How Autonomous Vehicles Can Improve Generative AI Models
Summary
While AI has made many recent advances in its capabilities, the process of testing and validating model performance remains a problem to be solved for many generative AI products. Fortunately, in safety-critical situations (like autonomous driving) model testing and validation is as important as the end product itself! And there’s a lot the AV space can teach builders of generative AI products. In this session, Hussein Mehanna (SVP Head of AI/ML @ Cruise) shares their robust AI validation process at Cruise, from their principles for AI in AV testing and how to measure performance at the macro/micro & individual levels. You’ll learn how to use these principles as a framework for validating AI models in other industries - so that you can level up your generative AI models' performance and mitigate unexpected bias.
Speakers
Hussein Mehanna is the SVP of Artificial Intelligence at Cruise. He is an expert in AI with a passion for machine learning. He has over 15 years of experience and has successfully built and led AI teams at multiple Fortune 500 companies.

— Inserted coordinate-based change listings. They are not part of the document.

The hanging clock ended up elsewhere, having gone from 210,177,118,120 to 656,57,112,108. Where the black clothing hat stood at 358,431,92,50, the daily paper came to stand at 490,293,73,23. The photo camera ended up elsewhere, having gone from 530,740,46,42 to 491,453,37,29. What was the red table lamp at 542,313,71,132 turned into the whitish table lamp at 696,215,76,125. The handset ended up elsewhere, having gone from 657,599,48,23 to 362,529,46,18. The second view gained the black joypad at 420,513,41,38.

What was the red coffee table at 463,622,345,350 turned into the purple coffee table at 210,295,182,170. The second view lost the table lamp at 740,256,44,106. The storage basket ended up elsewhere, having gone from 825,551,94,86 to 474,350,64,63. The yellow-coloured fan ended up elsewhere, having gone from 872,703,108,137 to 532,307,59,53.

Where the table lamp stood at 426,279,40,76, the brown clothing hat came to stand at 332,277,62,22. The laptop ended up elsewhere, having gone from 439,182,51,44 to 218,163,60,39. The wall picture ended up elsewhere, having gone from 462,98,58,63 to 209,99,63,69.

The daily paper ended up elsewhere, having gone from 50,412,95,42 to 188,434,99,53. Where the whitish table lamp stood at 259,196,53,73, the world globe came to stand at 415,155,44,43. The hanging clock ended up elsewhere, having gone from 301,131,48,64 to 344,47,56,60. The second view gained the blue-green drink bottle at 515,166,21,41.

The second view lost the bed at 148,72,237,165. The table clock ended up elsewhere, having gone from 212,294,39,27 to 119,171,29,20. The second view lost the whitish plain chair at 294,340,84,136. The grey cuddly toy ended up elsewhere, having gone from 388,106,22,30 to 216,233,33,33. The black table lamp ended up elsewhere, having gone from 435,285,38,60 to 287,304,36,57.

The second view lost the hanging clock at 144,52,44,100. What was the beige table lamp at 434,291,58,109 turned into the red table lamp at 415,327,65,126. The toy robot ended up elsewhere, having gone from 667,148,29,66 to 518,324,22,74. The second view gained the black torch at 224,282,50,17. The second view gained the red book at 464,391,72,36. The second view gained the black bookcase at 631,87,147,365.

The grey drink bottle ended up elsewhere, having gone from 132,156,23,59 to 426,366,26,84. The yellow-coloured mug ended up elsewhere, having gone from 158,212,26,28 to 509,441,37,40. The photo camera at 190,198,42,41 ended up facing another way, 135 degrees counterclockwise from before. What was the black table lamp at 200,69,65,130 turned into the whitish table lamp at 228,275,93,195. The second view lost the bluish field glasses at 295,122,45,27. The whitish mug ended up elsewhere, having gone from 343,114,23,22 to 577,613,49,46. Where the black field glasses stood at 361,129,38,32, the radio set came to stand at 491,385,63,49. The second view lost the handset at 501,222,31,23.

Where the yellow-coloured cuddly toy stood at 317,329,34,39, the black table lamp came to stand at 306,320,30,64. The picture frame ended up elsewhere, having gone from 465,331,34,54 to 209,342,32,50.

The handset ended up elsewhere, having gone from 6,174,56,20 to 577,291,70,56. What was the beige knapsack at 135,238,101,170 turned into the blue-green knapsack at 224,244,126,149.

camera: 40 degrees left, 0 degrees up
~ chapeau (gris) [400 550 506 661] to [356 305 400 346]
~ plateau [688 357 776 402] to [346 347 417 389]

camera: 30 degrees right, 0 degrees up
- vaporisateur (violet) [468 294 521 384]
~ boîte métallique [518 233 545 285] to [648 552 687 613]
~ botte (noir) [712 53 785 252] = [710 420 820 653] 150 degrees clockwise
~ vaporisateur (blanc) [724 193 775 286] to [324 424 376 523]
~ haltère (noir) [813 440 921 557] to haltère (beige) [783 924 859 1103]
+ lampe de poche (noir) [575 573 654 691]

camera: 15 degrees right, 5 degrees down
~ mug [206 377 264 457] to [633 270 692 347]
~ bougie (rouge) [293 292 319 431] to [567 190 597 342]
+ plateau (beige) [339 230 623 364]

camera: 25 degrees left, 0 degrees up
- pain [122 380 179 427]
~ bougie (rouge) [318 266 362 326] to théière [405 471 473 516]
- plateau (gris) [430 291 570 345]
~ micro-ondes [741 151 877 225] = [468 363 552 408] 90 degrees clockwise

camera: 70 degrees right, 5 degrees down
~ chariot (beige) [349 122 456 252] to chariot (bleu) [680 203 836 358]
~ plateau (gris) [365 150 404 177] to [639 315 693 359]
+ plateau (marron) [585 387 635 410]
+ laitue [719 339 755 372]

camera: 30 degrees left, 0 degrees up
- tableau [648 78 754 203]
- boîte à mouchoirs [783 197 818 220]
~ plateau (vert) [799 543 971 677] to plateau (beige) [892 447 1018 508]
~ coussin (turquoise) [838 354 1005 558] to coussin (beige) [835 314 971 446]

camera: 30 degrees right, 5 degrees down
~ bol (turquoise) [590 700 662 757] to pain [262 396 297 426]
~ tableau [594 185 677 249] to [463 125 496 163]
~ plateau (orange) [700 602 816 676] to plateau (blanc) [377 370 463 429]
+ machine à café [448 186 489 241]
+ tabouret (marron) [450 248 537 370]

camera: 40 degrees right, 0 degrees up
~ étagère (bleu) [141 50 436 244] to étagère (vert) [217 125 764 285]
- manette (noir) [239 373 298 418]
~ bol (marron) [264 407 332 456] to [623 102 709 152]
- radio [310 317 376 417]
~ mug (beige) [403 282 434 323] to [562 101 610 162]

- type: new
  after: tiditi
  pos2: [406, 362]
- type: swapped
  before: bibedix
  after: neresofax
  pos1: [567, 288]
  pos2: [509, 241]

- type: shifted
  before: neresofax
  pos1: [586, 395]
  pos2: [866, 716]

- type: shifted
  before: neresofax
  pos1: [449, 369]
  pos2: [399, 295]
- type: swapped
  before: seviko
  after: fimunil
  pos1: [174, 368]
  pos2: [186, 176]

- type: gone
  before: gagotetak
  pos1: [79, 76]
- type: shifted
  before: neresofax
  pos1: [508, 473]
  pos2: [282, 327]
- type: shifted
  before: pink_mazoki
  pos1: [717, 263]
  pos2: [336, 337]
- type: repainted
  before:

Prior to Cruise, Hussein led the Cloud AI Platform organization at Google. Under his leadership, his team revamped the product line and rebuilt the organization. Cloud AI Platform became Cloud AI's fastest growing product segment. Before Google, Hussein worked at Facebook where he co-founded the Applied Machine Learning group that combined applied research in machine learning and advanced platforms. He helped democratize artificial intelligence with more than 2000 engineers using the technologies, and his team added billions of dollars of revenue.
Hussein has a Masters in Computer Speech, Text and Internet Technology from the University of Cambridge and a Bachelors of Science in Computer Science from Ain Shams University.